Lately, i have been too busy to cook food, so my staple is canned fish (salmon, tuna, sardines, and anchovies, some crab meat) on top of a big salad. I have been eating this for both lunch and dinner because it is fast, and pretty tasty, i love anchovies and sardines! Although I buy good quality canned fish, either in water or olive oil from Whole foods or trader joes with minimal or no other additives, I'm worried that twice a day at 5-6 days a week might be too much due to BPA concerns? What does everyone think?
I also eat fish for two meals per day, usually salmon or trout. Honest, I'm not worried about the cans or even the mercury, but I do worry about oxidative stress. I imagine that my and your PUFA intake quantities are pretty high, which can, no matter how clean or or antiinflammatory the fat, lead to oxidative damage. In order to minimize the oxidative damage potential of PUFAs, we want to keep omega 3 and 6 fats in good balance but also as low a percentage of fat in our diet as possible. I've read that we really only "need" PUFAs to be around 0.4 percent of calories (WAPF link below), and that our intakes shouldn't be all that much higher.
Given that salmon is one of my primary sources of fat, my ratio of PUFA to total fat might be around 8:22 (the ratio of PUFA to total fat in salmon). That's really high. If I eat a lot of salmon, and I do, PUFA probably constitutes a fair percentage of my total calories. 8g/1/2 fillet = 70 calories/1/2 fillet = at least 100/cal/day = 7-10 percent of calories.
About the same calculation applies for sardines.

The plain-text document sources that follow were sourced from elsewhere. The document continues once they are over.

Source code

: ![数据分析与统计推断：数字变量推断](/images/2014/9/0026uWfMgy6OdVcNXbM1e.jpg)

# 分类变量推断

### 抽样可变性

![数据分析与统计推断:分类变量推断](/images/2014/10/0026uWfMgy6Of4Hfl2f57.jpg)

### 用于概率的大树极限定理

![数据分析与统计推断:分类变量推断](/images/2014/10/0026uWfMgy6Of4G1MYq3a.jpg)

The best way to "fight" excess PUFA consumption is to eat a diet rich in Arachidonic acid which is a form of omega 6 fat highly concentrated in foods with high cholesterol such as liver and eggs. That still doesn't account for all of it, though. You can also buy canned "meats" such as chicken and pork, so you might want to switch it up with those once in a while.

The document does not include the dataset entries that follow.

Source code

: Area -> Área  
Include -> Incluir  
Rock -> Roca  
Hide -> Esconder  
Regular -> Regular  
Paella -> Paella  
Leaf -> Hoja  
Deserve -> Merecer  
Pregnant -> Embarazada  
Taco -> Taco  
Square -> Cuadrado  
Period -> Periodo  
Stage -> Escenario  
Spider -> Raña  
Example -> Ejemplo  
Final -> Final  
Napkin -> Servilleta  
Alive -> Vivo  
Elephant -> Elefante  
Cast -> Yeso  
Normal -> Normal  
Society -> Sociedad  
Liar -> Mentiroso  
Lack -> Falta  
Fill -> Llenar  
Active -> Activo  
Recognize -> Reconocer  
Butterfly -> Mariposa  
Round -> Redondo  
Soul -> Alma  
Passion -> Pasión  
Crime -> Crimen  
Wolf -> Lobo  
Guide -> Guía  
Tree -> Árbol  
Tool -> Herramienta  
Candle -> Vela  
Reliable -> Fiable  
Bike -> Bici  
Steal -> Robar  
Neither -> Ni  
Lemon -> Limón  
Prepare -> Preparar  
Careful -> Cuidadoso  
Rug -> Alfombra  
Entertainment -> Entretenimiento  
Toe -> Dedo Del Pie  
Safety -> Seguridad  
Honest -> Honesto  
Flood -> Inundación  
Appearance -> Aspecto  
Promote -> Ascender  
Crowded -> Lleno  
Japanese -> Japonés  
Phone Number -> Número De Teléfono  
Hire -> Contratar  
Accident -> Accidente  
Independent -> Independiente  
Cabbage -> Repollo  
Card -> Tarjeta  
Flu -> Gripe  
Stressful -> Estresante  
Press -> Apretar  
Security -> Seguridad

Here's a WAPF paper on the perils of oxidative stress and excess PUFA: http://www.westonaprice.org/know-your-fats/2021-precious-yet-perilous
Just stick with skinny fish and you will be fine. The ones that don't live as long and get wide bodied...having more years to absorb mercury.
That said, I was under the impression that canned tuna should be limited for children, adolescents and women of child bearing age because of the mercury but it's ok for old guys like me. Old girls too I'd imagine.

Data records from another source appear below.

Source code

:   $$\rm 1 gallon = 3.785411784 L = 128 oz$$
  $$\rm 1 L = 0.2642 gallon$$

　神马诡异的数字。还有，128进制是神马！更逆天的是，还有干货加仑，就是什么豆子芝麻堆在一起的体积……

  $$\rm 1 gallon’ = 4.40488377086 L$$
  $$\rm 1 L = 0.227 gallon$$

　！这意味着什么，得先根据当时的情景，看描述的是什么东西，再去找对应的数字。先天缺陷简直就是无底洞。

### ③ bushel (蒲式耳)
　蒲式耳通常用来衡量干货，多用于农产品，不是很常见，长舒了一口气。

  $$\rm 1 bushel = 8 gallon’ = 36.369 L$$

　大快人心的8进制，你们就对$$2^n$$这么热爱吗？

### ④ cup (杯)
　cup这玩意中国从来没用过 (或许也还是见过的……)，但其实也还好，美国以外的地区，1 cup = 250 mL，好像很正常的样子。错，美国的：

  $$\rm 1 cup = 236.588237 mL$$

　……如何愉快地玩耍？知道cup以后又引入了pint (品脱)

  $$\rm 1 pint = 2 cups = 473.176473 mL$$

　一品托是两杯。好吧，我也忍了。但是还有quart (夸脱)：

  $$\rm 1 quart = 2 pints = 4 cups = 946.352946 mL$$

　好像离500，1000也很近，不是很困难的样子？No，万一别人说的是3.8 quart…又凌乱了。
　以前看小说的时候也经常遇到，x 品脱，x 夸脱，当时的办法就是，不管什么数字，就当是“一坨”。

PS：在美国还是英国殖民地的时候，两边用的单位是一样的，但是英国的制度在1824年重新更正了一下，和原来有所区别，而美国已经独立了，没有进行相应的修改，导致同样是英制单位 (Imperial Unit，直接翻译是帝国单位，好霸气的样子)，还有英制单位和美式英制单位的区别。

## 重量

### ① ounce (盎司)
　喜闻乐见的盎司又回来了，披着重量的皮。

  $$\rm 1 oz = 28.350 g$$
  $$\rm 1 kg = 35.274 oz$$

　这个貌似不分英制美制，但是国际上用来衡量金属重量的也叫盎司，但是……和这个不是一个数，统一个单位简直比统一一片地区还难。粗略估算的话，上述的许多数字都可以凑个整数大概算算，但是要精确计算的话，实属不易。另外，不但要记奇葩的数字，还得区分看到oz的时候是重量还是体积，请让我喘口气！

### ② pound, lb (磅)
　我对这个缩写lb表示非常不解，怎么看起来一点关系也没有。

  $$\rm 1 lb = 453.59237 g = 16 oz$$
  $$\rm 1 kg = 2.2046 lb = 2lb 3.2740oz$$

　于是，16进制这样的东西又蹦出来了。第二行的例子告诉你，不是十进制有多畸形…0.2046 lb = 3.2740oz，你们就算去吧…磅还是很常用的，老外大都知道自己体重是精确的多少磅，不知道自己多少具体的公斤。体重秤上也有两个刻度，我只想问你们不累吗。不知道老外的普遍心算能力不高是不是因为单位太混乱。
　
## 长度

That is only what I've read though, I don't know it for a fact. I still eat a couple of cans of tuna with my home made olive oil mayo each day...it's cheap protein.
I hope a product recommendation isn't out of line here, given people's concern about BPA lined cans and mercury in tuna: Wild Planet Foods (Figuring if we find a good product, we should share the info)
BPA free cans, low mercury tuna, sustainable fishing methods. Best. Tuna. Ever. Half the time we end up eating it straight out of the can, it's that good. They also have wild salmon, sardines, shrimp, and crab, all of which is excellent. It's not cheap, but reasonable.. we also eat a lot of canned seafood and find it worth it.